§ What you will do: Pictures excluded, retype the lines from the one containing "INDIANA.CCL" through the last line of the data below, both included.

§ Task data:
____

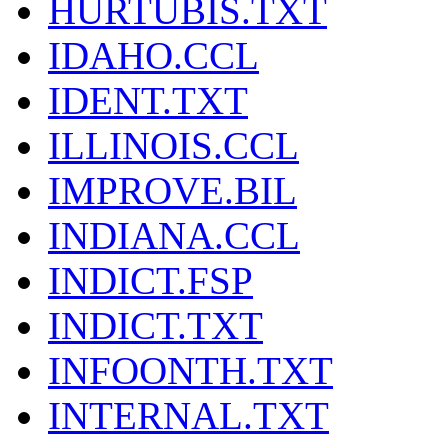
HURTUBIS.TXT
IDAHO.CCL
IDENT.TXT
ILLINOIS.CCL
IMPROVE.BIL
INDIANA.CCL
INDICT.FSP
INDICT.TXT
INFOONTH.TXT
INTERNAL.TXT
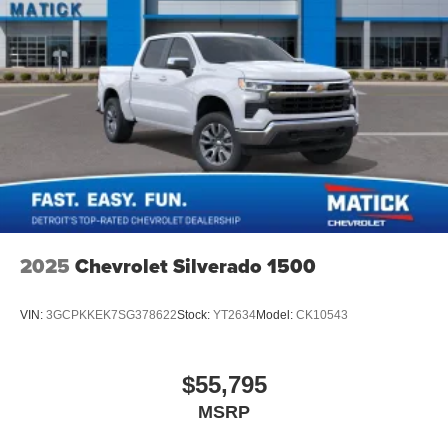
2025
Chevrolet Silverado 1500
VIN:
3GCPKKEK7SG378622
Stock:
YT2634
Model:
CK10543
$55,795
MSRP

____

§ Task output:
INDIANA.CCL
INDICT.FSP
INDICT.TXT
INFOONTH.TXT
INTERNAL.TXT
2025
Chevrolet Silverado 1500
VIN:
3GCPKKEK7SG378622
Stock:
YT2634
Model:
CK10543
$55,795
MSRP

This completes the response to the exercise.